_WHAT YOU ARE ASKED TO DO_: Please retype the listing below word for word and exclude its images.

_DATA EXTRACTS_:

┌────────

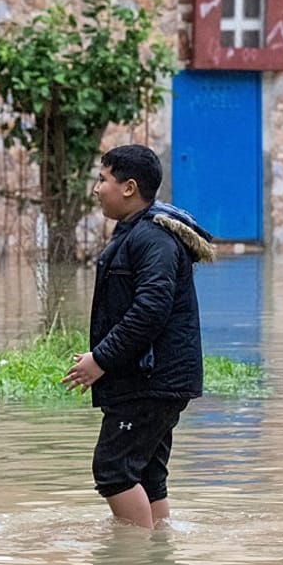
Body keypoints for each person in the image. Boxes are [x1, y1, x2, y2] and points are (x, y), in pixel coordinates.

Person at [62, 144, 214, 528]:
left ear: (128, 187)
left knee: (113, 470)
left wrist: (101, 359)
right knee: (147, 474)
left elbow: (150, 311)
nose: (97, 189)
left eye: (102, 180)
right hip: (153, 379)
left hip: (152, 382)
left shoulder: (152, 239)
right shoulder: (138, 233)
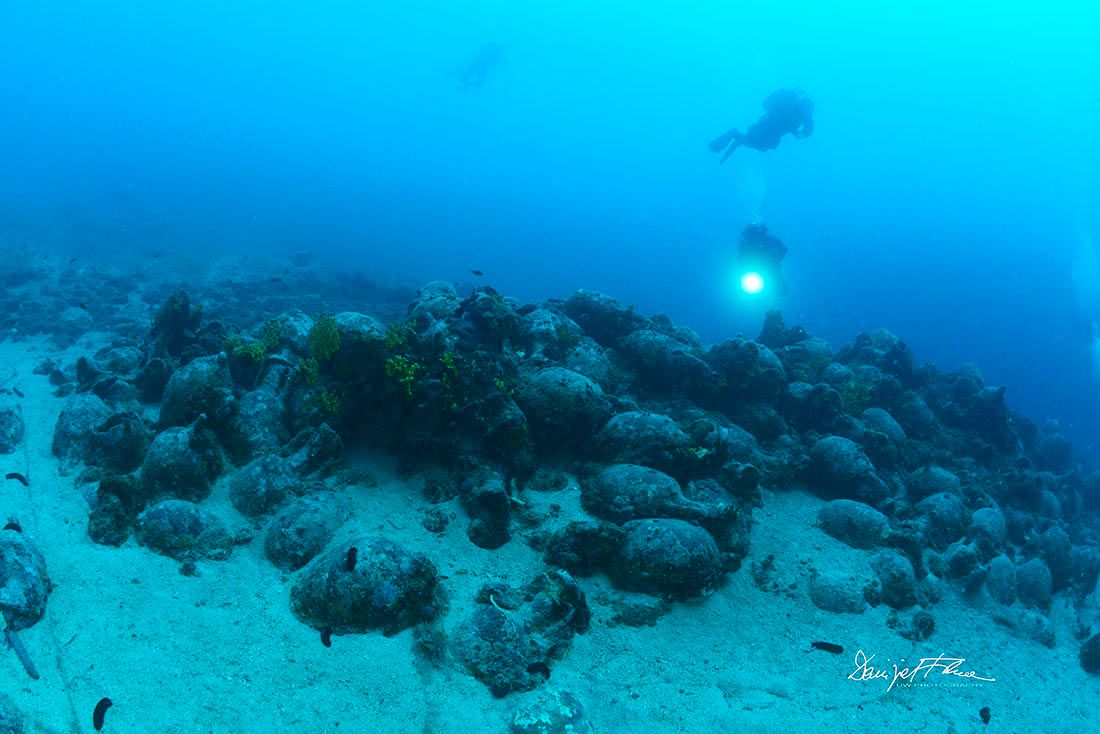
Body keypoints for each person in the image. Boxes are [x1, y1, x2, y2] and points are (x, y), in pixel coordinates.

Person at [709, 89, 815, 163]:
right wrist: (798, 133)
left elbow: (788, 124)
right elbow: (802, 130)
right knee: (756, 144)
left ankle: (735, 139)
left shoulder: (793, 107)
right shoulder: (802, 114)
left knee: (752, 142)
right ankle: (734, 135)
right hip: (769, 131)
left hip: (765, 126)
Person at [737, 223, 788, 296]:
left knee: (777, 280)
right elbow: (740, 257)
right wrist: (745, 267)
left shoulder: (767, 238)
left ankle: (780, 291)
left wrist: (774, 260)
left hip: (769, 263)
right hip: (754, 265)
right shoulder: (744, 242)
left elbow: (784, 249)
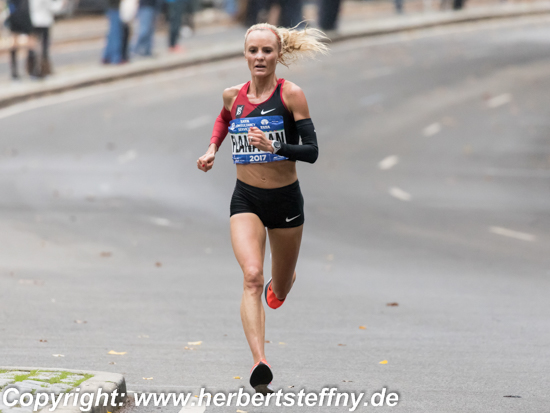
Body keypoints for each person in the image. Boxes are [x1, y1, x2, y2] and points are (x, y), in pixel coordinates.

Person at [197, 23, 328, 394]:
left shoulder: (292, 96)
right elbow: (224, 119)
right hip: (247, 199)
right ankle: (260, 362)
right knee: (252, 275)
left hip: (286, 201)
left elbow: (313, 152)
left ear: (277, 54)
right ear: (245, 54)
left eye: (267, 51)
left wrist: (277, 148)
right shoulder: (232, 95)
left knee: (277, 288)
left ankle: (283, 285)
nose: (259, 57)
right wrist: (211, 150)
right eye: (253, 51)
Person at [29, 0, 65, 76]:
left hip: (33, 21)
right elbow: (53, 8)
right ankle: (43, 69)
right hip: (44, 21)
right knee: (44, 47)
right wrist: (62, 3)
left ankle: (32, 68)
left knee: (33, 46)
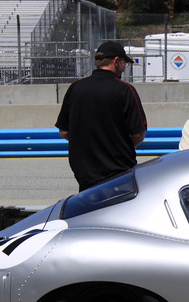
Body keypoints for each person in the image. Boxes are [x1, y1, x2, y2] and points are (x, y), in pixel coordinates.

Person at [55, 41, 147, 191]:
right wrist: (118, 147)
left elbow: (64, 132)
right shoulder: (125, 90)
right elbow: (139, 134)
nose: (124, 68)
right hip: (119, 175)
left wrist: (87, 143)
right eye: (124, 63)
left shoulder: (75, 88)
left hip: (85, 176)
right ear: (117, 61)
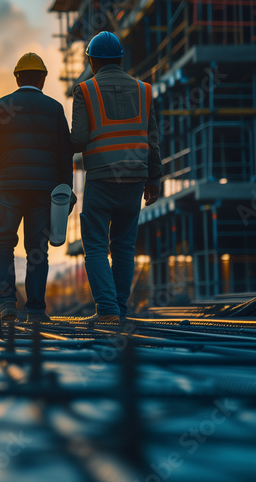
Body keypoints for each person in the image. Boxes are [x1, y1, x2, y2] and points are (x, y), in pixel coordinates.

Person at [0, 52, 74, 324]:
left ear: (17, 78)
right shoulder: (54, 109)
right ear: (42, 78)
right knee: (37, 248)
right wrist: (66, 192)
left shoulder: (3, 106)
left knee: (3, 244)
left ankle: (6, 305)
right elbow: (65, 155)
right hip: (44, 190)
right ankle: (36, 310)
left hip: (9, 189)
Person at [70, 31, 163, 322]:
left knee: (96, 245)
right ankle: (120, 310)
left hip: (101, 178)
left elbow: (79, 140)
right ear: (120, 59)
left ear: (92, 62)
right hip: (134, 179)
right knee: (124, 246)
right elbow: (153, 140)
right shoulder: (144, 90)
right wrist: (154, 179)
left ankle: (107, 310)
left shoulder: (85, 90)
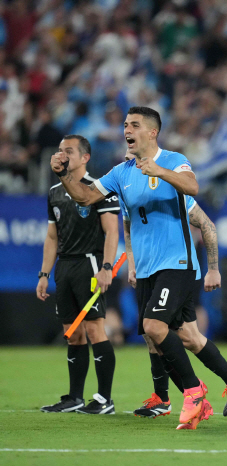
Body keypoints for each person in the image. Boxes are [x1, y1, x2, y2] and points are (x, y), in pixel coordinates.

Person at [50, 107, 223, 430]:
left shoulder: (172, 159)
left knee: (159, 328)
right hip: (146, 267)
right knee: (169, 335)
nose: (126, 129)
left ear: (152, 132)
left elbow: (193, 188)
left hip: (178, 261)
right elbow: (86, 197)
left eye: (134, 125)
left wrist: (159, 171)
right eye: (125, 124)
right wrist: (64, 175)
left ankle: (193, 391)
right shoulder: (121, 172)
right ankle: (201, 389)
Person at [119, 151, 227, 420]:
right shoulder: (129, 190)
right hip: (148, 270)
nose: (131, 160)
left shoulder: (172, 193)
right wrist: (132, 264)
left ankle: (183, 394)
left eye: (136, 155)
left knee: (154, 328)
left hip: (177, 268)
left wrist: (213, 269)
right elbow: (128, 227)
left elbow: (208, 226)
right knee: (185, 336)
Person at [37, 135, 119, 415]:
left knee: (95, 329)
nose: (62, 155)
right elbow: (51, 237)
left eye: (69, 151)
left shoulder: (99, 189)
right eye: (59, 150)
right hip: (65, 266)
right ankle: (75, 397)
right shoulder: (54, 192)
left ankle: (105, 399)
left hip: (90, 264)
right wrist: (44, 273)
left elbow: (111, 231)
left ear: (85, 157)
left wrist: (107, 267)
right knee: (72, 334)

└────────

_EXPECTED ANSWER_:
Body keypoints for each person in the image. Boxes are [x1, y1, x2, y2] and points are (x, y), in pixel coordinates.

Person at [62, 144, 214, 528]:
left ear: (128, 187)
left knee: (113, 470)
left wrist: (101, 359)
right knee: (147, 474)
left elbow: (150, 311)
nose: (97, 189)
left eye: (102, 180)
right hip: (153, 379)
left hip: (152, 382)
left shoulder: (152, 239)
right shoulder: (138, 233)
Body keypoints for each person in the image. Boxes are [x1, y1, x2, y2] and points are (x, y), in pixel coordinates.

Person at [709, 89, 815, 163]:
right wrist: (798, 133)
left elbow: (788, 124)
right elbow: (802, 130)
right knee: (756, 144)
left ankle: (735, 139)
left shoulder: (793, 107)
right shoulder: (802, 114)
left knee: (752, 142)
right ankle: (734, 135)
right hip: (769, 131)
left hip: (765, 126)
Person at [737, 223, 788, 296]:
left knee: (777, 280)
right elbow: (740, 257)
right wrist: (745, 267)
left shoulder: (767, 238)
left ankle: (780, 291)
left wrist: (774, 260)
left hip: (769, 263)
right hip: (754, 265)
right shoulder: (744, 242)
left elbow: (784, 249)
Body keypoints for each person in the image. Boxes are [x1, y1, x2, y2] and points are (x, y), in pixel coordinates.

Person at [197, 23, 328, 394]:
left shoulder: (292, 96)
right elbow: (224, 119)
right hip: (247, 199)
right ankle: (260, 362)
right knee: (252, 275)
left hip: (286, 201)
left elbow: (313, 152)
left ear: (277, 54)
right ear: (245, 54)
left eye: (267, 51)
left wrist: (277, 148)
right shoulder: (232, 95)
left knee: (277, 288)
left ankle: (283, 285)
nose: (259, 57)
right wrist: (211, 150)
right eye: (253, 51)
Person at [29, 0, 65, 76]:
left hip: (33, 21)
right elbow: (53, 8)
right ankle: (43, 69)
right hip: (44, 21)
right knee: (44, 47)
right wrist: (62, 3)
left ankle: (32, 68)
left knee: (33, 46)
Body keypoints for each person in the image. Boxes are [x1, y1, x2, y2] and points are (x, y), in pixel coordinates.

Person at [55, 41, 147, 191]:
right wrist: (118, 147)
left elbow: (64, 132)
right shoulder: (125, 90)
right elbow: (139, 134)
nose: (124, 68)
right hip: (119, 175)
left wrist: (87, 143)
right eye: (124, 63)
left shoulder: (75, 88)
left hip: (85, 176)
right ear: (117, 61)
Body keypoints for each person in the image. Boxes are [x1, y1, x2, y2] and points are (x, y), in pixel coordinates.

Person at [0, 52, 74, 324]:
left ear: (17, 78)
right shoulder: (54, 109)
right ear: (42, 78)
right knee: (37, 248)
right wrist: (66, 192)
left shoulder: (3, 106)
left knee: (3, 244)
left ankle: (6, 305)
right elbow: (65, 155)
right hip: (44, 190)
right ankle: (36, 310)
left hip: (9, 189)
Person at [70, 31, 163, 322]:
left knee: (96, 245)
right ankle: (120, 310)
left hip: (101, 178)
left elbow: (79, 140)
right ear: (120, 59)
left ear: (92, 62)
right hip: (134, 179)
right knee: (124, 246)
right elbow: (153, 140)
right shoulder: (144, 90)
right wrist: (154, 179)
left ankle: (107, 310)
left shoulder: (85, 90)
Body keypoints for each person in the image. Boxes are [x1, y1, x2, y2] and points are (x, y), in pixel coordinates.

Person at [50, 107, 223, 430]:
left shoulder: (172, 159)
left knee: (159, 328)
right hip: (146, 267)
right knee: (169, 335)
nose: (126, 129)
left ear: (152, 132)
left elbow: (193, 188)
left hip: (178, 261)
right elbow: (86, 197)
left eye: (134, 125)
left wrist: (159, 171)
right eye: (125, 124)
right wrist: (64, 175)
left ankle: (193, 391)
right shoulder: (121, 172)
right ankle: (201, 389)
Person at [119, 151, 227, 420]:
right shoulder: (129, 190)
right hip: (148, 270)
nose: (131, 160)
left shoulder: (172, 193)
right wrist: (132, 264)
left ankle: (183, 394)
left eye: (136, 155)
left knee: (154, 328)
left hip: (177, 268)
left wrist: (213, 269)
right elbow: (128, 227)
left elbow: (208, 226)
right knee: (185, 336)
Person at [37, 135, 119, 415]:
left knee: (95, 329)
nose: (62, 155)
right elbow: (51, 237)
left eye: (69, 151)
left shoulder: (99, 189)
right eye: (59, 150)
right hip: (65, 266)
right ankle: (75, 397)
right shoulder: (54, 192)
left ankle: (105, 399)
left hip: (90, 264)
right wrist: (44, 273)
left elbow: (111, 231)
left ear: (85, 157)
left wrist: (107, 267)
right knee: (72, 334)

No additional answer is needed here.